WICHITA, Kan. (AP) -- In the last three years, 19 Kansas inmates serving life sentences for first-degree murder have been released from state custody after an average of 23.8 years behind bars, a newspaper found in a review of state Department of Corrections records.
The paroled killers were among 221 inmates with first-degree murder convictions who went before the Kansas Parole Board or the Prisoner Review Board from January 2010 through September 2012, The Wichita Eagle reported (http://bit.ly/Y3gGSn) Sunday. Those numbers were culled from minutes of board meetings provided under a Kansas Open Records request.
The 19 ranged in age from 35 to 92 and were convicted of killing 21 people between 1979 and 1995.
"It's too many, that's all I can say," said Corinne Radke, co-founder of the Wichita chapter of Parents of Murdered Children. "I'm kind of surprised, I guess, that there weren't more.
"My reaction is, just leave 'em in there."
Richard Ney, a Wichita attorney who has been representing defendants in first-degree murder cases for three decades, defended the release of the inmates.
"It was not the will of Kansans that these people be locked up forever," he said. "First-degree murder does have the possibility of parole after a long sentence. Obviously these individuals have shown that they've been rehabilitated.
"The statistics will tell you that first-degree murder, and homicide in general, has one of the lowest recidivism rates of any crime."
In addition to the 19 inmates who were paroled, 12 others who went before the parole or review boards were marked "paroled to determinate sentence." Those inmates, most of whom are serving a life sentence for murder and a consecutive sentence for another crime, were not released.
Instead, once they were paroled from their life prison terms, the inmates were able to start serving the determinate portion of their sentences.

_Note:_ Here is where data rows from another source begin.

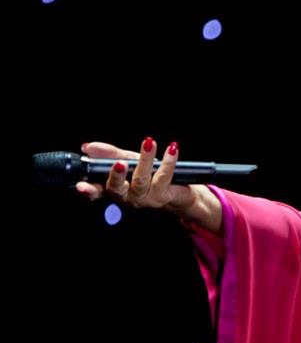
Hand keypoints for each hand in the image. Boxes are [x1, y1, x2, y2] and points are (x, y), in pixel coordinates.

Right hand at [74, 138, 194, 211]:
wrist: (178, 192)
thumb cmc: (149, 176)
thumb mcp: (128, 161)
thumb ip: (109, 154)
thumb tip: (88, 146)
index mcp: (114, 190)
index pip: (97, 191)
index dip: (88, 190)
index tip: (81, 186)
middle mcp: (127, 197)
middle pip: (117, 187)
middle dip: (116, 175)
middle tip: (119, 162)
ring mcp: (145, 199)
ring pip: (141, 180)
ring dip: (145, 160)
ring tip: (148, 143)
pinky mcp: (163, 196)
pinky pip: (164, 177)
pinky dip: (168, 161)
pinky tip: (171, 149)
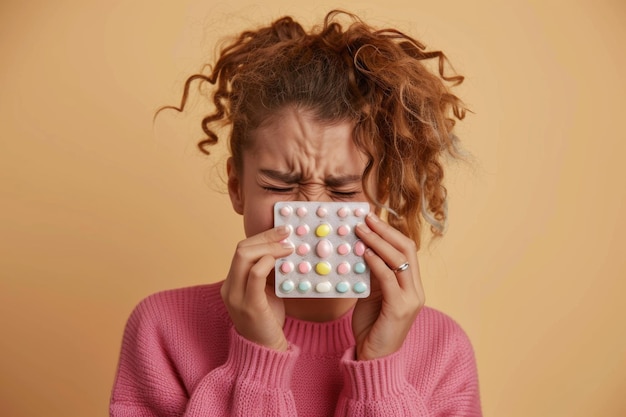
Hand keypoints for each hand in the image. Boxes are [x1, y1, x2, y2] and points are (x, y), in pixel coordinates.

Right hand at [220, 225, 293, 350]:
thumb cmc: (268, 319)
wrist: (266, 349)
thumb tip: (283, 248)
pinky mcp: (249, 305)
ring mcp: (236, 296)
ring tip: (289, 247)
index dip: (262, 236)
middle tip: (287, 232)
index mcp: (231, 282)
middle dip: (266, 237)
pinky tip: (282, 261)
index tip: (281, 230)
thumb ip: (267, 272)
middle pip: (241, 249)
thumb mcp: (265, 291)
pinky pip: (255, 275)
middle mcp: (229, 287)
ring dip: (269, 247)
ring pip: (244, 257)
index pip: (241, 249)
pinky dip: (268, 263)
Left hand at [352, 213, 424, 359]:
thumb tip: (362, 248)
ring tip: (360, 230)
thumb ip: (373, 274)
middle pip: (407, 249)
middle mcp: (416, 290)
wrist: (374, 357)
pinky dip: (376, 263)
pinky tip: (363, 253)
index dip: (390, 231)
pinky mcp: (400, 308)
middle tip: (365, 218)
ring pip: (399, 260)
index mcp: (412, 285)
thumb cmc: (372, 326)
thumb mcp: (373, 294)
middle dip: (385, 231)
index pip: (407, 250)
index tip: (371, 218)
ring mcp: (411, 299)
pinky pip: (389, 279)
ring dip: (378, 242)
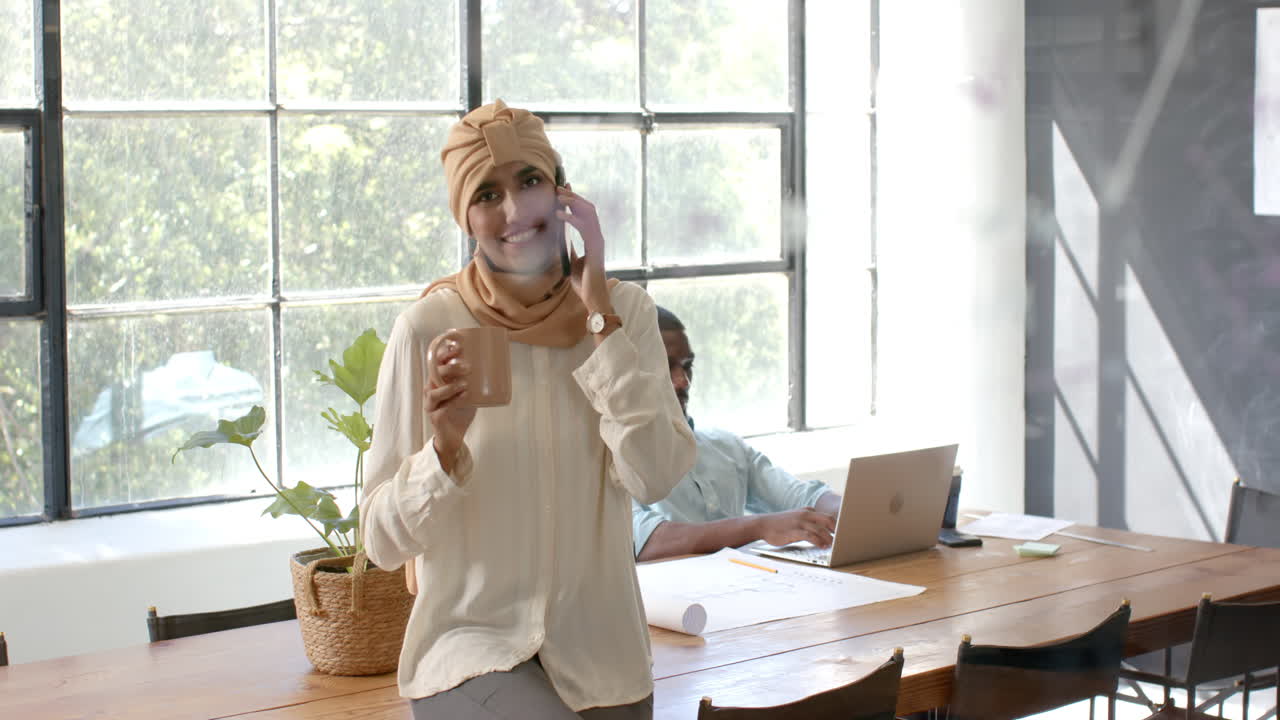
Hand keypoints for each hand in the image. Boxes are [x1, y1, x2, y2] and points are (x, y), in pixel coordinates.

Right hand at [424, 332, 475, 471]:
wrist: (454, 437)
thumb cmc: (460, 411)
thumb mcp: (469, 392)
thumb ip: (476, 380)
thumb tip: (498, 365)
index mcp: (437, 381)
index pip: (436, 363)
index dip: (444, 353)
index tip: (458, 346)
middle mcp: (431, 390)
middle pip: (434, 375)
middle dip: (450, 368)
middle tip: (467, 366)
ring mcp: (431, 405)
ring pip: (435, 391)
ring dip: (450, 386)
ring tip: (465, 383)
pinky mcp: (436, 418)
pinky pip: (443, 408)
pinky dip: (454, 402)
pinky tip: (464, 398)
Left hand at [555, 185, 611, 312]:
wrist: (592, 297)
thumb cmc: (583, 282)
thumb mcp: (571, 261)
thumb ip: (568, 248)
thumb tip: (559, 239)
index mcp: (593, 238)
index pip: (585, 213)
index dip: (575, 199)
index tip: (563, 190)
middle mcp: (598, 236)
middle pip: (588, 207)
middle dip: (573, 195)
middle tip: (558, 187)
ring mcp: (598, 240)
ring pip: (588, 212)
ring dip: (572, 201)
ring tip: (557, 196)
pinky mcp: (595, 247)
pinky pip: (584, 227)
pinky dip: (571, 218)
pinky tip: (558, 214)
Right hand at [756, 508, 836, 547]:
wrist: (762, 524)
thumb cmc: (779, 524)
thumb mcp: (795, 518)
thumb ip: (807, 521)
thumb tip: (821, 532)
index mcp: (807, 511)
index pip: (826, 517)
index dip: (836, 526)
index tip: (842, 534)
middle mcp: (805, 514)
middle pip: (828, 520)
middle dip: (837, 530)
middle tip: (843, 539)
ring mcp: (800, 522)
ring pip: (821, 529)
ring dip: (829, 538)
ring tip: (834, 546)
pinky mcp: (794, 531)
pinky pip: (810, 536)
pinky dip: (818, 542)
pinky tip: (822, 546)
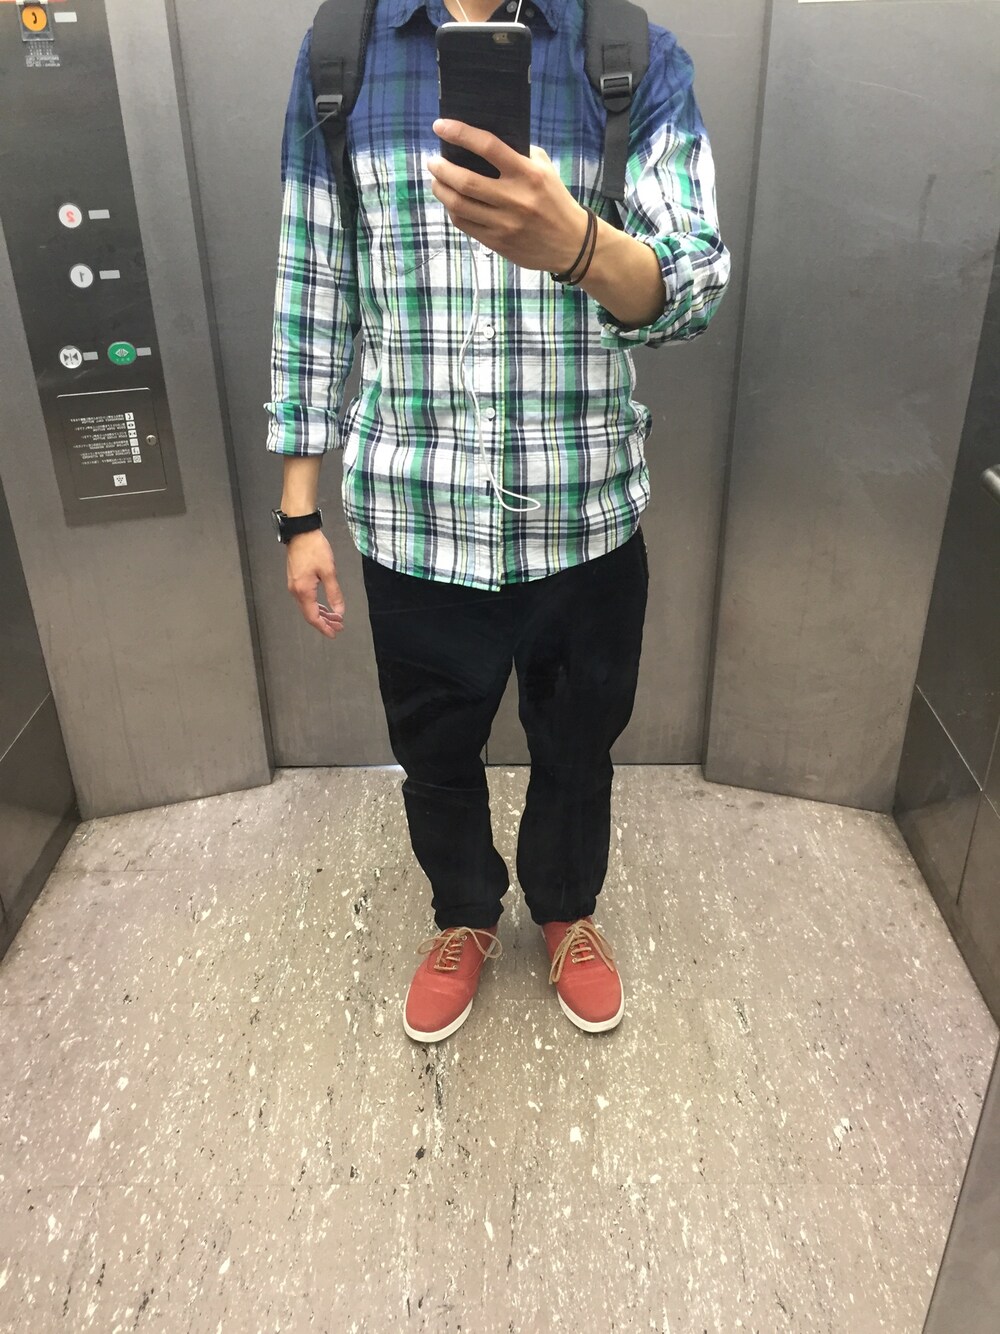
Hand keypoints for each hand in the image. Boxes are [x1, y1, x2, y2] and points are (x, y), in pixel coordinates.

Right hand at [285, 530, 345, 639]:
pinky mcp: (296, 580)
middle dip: (325, 622)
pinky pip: (306, 599)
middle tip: (339, 627)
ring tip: (336, 618)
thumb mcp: (329, 572)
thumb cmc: (315, 549)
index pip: (313, 617)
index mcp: (304, 591)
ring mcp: (294, 586)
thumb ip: (334, 593)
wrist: (301, 533)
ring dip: (322, 614)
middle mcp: (296, 591)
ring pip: (308, 607)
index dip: (324, 627)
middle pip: (310, 614)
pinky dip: (316, 605)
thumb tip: (339, 612)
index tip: (334, 633)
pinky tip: (326, 606)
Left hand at [427, 119, 588, 273]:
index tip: (440, 126)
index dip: (460, 134)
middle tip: (433, 161)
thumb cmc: (556, 200)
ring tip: (436, 181)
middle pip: (465, 181)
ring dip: (441, 190)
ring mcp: (505, 223)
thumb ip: (518, 154)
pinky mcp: (498, 242)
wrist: (572, 243)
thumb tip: (483, 143)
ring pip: (459, 205)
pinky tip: (451, 202)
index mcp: (528, 174)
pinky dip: (452, 210)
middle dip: (442, 169)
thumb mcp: (545, 170)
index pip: (488, 147)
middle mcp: (515, 199)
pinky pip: (465, 225)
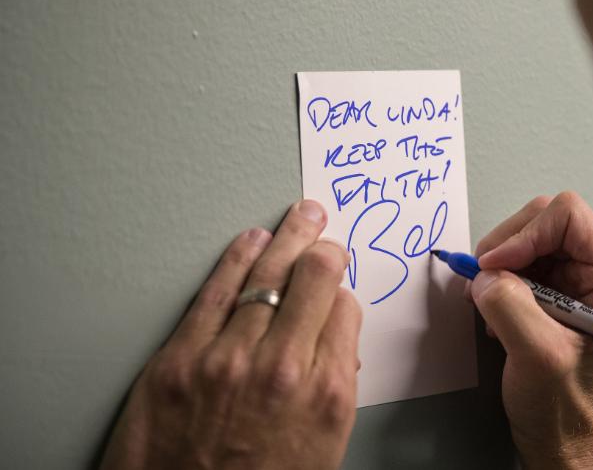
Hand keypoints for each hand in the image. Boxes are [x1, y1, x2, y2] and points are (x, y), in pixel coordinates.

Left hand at [100, 200, 361, 469]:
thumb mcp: (322, 451)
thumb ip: (334, 392)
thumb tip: (335, 349)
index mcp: (326, 394)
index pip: (345, 311)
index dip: (342, 289)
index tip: (338, 277)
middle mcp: (282, 368)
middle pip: (313, 280)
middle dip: (323, 248)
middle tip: (324, 227)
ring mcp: (226, 360)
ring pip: (266, 277)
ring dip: (286, 239)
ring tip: (299, 216)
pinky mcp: (177, 362)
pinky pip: (214, 295)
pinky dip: (236, 260)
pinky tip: (250, 242)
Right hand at [470, 192, 592, 469]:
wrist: (569, 443)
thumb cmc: (569, 410)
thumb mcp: (537, 357)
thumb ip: (510, 306)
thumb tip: (486, 274)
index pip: (568, 215)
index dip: (523, 234)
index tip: (494, 266)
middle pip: (546, 220)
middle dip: (508, 250)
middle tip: (484, 284)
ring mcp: (586, 278)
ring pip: (530, 239)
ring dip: (502, 269)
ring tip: (495, 310)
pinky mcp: (564, 289)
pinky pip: (525, 263)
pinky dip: (503, 282)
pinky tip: (503, 316)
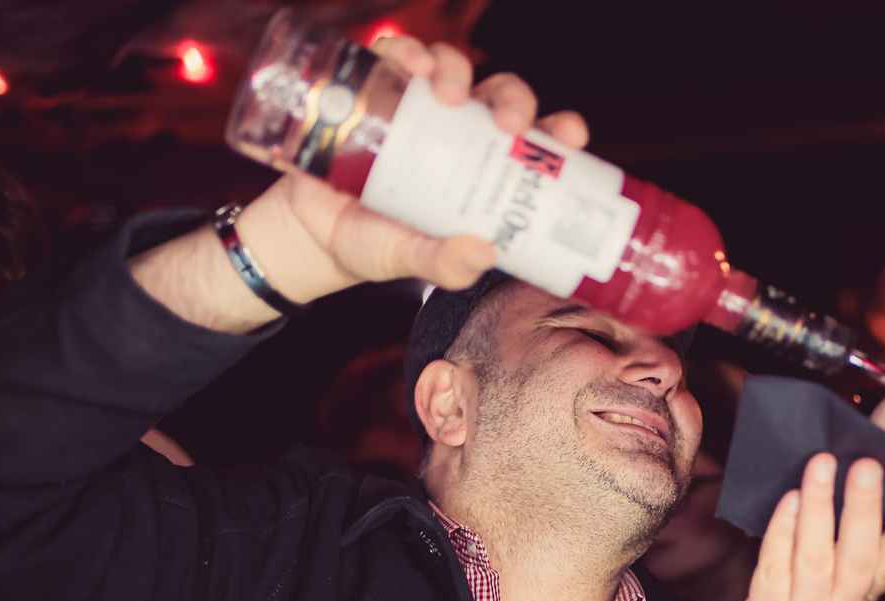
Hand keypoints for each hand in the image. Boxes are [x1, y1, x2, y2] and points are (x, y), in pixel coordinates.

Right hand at [246, 37, 590, 299]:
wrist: (312, 235)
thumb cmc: (376, 244)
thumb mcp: (413, 260)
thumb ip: (447, 264)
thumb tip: (485, 252)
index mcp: (483, 168)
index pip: (533, 140)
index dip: (558, 131)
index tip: (572, 137)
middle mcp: (457, 131)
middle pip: (499, 96)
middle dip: (514, 100)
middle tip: (508, 124)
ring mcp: (416, 107)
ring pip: (451, 67)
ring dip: (457, 70)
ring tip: (449, 94)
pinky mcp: (374, 89)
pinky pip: (394, 55)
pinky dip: (406, 51)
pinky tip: (410, 64)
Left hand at [715, 454, 884, 600]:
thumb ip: (852, 584)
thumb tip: (865, 530)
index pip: (884, 572)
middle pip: (853, 556)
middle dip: (862, 509)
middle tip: (868, 467)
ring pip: (813, 554)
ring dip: (817, 507)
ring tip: (822, 467)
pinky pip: (775, 567)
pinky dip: (781, 532)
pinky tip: (786, 502)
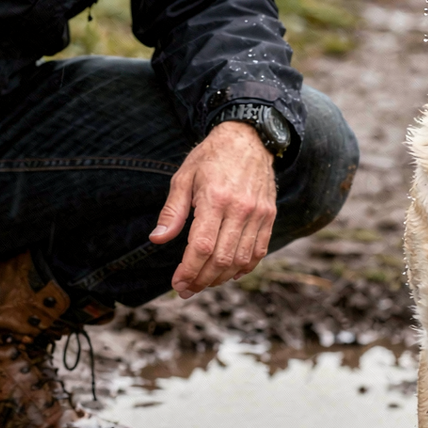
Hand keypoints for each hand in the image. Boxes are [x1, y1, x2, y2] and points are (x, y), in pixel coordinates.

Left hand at [149, 122, 276, 298]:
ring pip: (241, 259)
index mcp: (215, 199)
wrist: (248, 138)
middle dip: (202, 280)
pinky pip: (258, 251)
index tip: (178, 283)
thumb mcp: (183, 177)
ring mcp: (258, 214)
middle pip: (221, 259)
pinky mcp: (269, 216)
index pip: (202, 247)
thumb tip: (157, 238)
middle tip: (187, 289)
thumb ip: (172, 210)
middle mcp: (240, 209)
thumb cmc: (211, 157)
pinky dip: (244, 267)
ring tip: (204, 282)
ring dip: (221, 278)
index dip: (189, 270)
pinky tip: (229, 273)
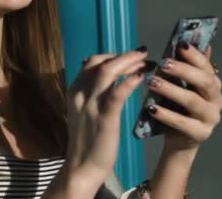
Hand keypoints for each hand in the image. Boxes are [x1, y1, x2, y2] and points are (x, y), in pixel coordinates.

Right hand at [61, 48, 148, 194]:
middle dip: (123, 55)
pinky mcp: (105, 117)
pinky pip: (117, 92)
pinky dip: (130, 81)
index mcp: (75, 91)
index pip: (91, 62)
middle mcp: (81, 93)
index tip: (129, 58)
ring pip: (108, 71)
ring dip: (129, 62)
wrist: (82, 167)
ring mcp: (91, 104)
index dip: (111, 56)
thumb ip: (90, 95)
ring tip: (147, 61)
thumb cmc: (86, 141)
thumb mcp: (83, 113)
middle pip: (100, 62)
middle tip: (143, 54)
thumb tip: (103, 80)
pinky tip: (142, 78)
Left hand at [145, 44, 221, 151]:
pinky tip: (151, 108)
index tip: (179, 45)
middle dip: (183, 70)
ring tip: (152, 82)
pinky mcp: (200, 134)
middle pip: (204, 82)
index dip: (195, 55)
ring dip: (171, 90)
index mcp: (212, 85)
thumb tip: (184, 43)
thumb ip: (183, 68)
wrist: (178, 139)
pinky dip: (166, 114)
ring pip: (193, 101)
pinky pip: (183, 123)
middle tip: (162, 63)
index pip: (207, 67)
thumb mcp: (180, 86)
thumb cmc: (178, 107)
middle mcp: (216, 100)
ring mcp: (210, 118)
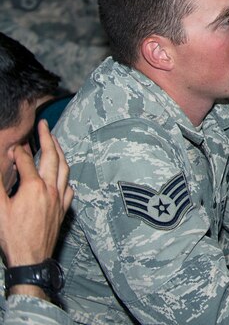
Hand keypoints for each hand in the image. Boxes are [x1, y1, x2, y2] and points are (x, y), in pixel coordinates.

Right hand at [0, 120, 72, 299]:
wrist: (31, 258)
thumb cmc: (12, 236)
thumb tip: (0, 167)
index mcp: (34, 187)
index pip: (27, 160)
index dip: (18, 151)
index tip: (13, 145)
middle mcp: (51, 189)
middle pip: (52, 157)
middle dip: (48, 138)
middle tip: (43, 125)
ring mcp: (60, 198)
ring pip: (64, 169)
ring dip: (60, 152)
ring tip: (55, 142)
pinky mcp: (63, 208)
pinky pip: (68, 186)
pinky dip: (65, 175)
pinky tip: (62, 174)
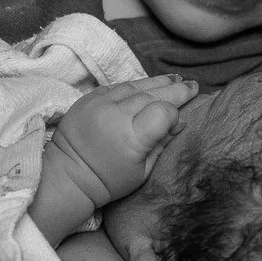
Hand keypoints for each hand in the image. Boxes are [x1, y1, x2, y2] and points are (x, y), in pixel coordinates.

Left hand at [50, 75, 199, 201]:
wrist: (68, 175)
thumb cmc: (109, 180)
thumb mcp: (143, 172)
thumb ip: (162, 144)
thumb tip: (180, 122)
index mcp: (131, 138)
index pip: (163, 113)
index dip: (175, 114)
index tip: (181, 118)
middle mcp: (115, 115)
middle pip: (153, 95)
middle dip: (175, 90)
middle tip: (193, 86)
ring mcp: (100, 103)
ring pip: (136, 86)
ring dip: (158, 83)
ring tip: (175, 80)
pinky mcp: (88, 97)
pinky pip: (118, 86)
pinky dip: (136, 86)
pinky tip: (149, 85)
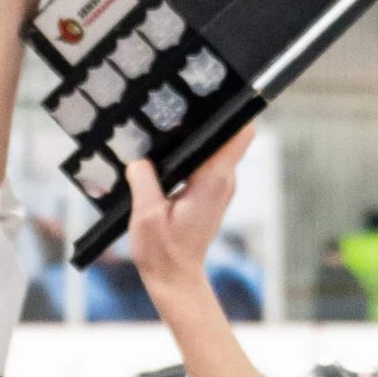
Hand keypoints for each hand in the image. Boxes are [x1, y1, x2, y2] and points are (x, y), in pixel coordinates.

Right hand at [124, 128, 254, 303]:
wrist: (175, 278)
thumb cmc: (163, 252)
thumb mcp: (145, 215)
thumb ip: (143, 179)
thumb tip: (139, 159)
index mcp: (212, 181)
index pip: (238, 134)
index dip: (230, 112)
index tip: (208, 97)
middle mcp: (223, 181)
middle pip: (226, 134)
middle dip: (204, 119)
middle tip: (174, 112)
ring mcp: (220, 186)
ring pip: (215, 146)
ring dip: (195, 137)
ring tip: (166, 132)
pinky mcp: (211, 191)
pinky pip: (206, 160)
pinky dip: (190, 153)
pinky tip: (167, 156)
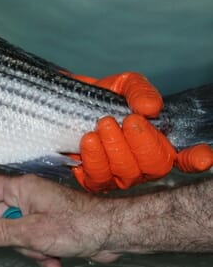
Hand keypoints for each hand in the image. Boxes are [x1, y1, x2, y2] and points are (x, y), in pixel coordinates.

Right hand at [0, 174, 120, 266]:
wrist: (115, 234)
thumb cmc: (77, 224)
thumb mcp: (32, 232)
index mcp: (21, 188)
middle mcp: (28, 197)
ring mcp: (39, 213)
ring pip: (16, 233)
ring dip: (27, 250)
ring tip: (42, 256)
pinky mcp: (51, 228)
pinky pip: (33, 241)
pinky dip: (41, 254)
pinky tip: (54, 263)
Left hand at [68, 72, 211, 191]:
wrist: (67, 104)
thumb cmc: (103, 97)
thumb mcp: (125, 85)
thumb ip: (141, 92)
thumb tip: (151, 108)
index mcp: (159, 142)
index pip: (186, 158)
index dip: (196, 159)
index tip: (203, 158)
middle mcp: (143, 164)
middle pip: (155, 166)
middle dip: (142, 142)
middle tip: (128, 119)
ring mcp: (119, 176)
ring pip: (127, 173)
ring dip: (116, 147)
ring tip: (103, 124)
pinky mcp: (93, 180)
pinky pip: (98, 178)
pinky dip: (94, 157)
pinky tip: (88, 139)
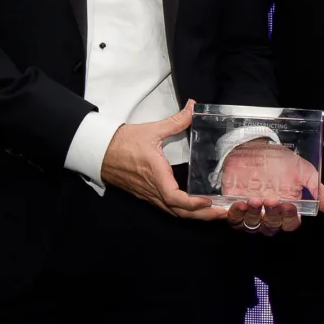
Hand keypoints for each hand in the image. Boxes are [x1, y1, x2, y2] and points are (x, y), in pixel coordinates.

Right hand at [100, 103, 221, 220]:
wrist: (99, 151)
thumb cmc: (123, 142)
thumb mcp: (151, 130)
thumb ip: (175, 121)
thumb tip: (192, 107)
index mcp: (155, 174)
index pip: (174, 197)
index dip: (192, 203)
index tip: (208, 201)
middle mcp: (152, 189)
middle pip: (179, 211)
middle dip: (203, 215)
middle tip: (224, 214)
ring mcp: (149, 195)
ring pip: (174, 212)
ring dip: (195, 216)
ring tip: (216, 213)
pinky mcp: (146, 195)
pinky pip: (167, 208)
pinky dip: (184, 212)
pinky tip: (196, 209)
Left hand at [220, 140, 323, 234]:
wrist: (256, 146)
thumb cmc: (281, 160)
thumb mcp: (303, 170)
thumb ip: (317, 188)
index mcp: (287, 209)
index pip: (290, 224)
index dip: (289, 218)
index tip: (289, 205)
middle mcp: (269, 214)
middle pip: (271, 227)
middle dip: (271, 216)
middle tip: (271, 200)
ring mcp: (250, 211)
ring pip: (251, 226)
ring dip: (253, 216)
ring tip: (254, 200)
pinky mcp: (233, 205)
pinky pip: (233, 219)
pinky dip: (235, 214)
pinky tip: (239, 203)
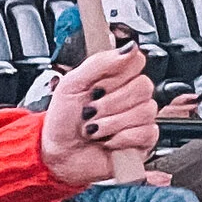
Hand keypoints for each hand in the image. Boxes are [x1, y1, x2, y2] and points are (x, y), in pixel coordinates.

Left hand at [39, 39, 160, 187]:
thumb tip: (129, 48)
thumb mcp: (71, 84)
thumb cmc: (61, 121)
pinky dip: (121, 138)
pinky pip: (146, 132)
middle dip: (110, 102)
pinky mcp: (142, 141)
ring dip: (111, 122)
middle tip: (90, 111)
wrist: (55, 154)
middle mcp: (130, 96)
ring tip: (93, 129)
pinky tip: (106, 141)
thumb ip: (100, 62)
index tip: (96, 86)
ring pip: (145, 110)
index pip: (137, 61)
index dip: (116, 75)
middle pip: (144, 86)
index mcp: (115, 78)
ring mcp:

Of the 190 others who were rejected outright, the two boards typically cited the violent nature of the crime and objections by victims or officials in denying parole.
Glendal Rider, who is serving three life sentences for three murders, was among those who were denied parole. He broke out of Larned State Hospital in 1978 after committing two of the murders, then mailed the steel bar he had cut through to The Eagle from Denver in an unsuccessful attempt to ditch authorities.
The parole board or review board also rejected parole requests for 65 of 90 inmates with second-degree murder convictions.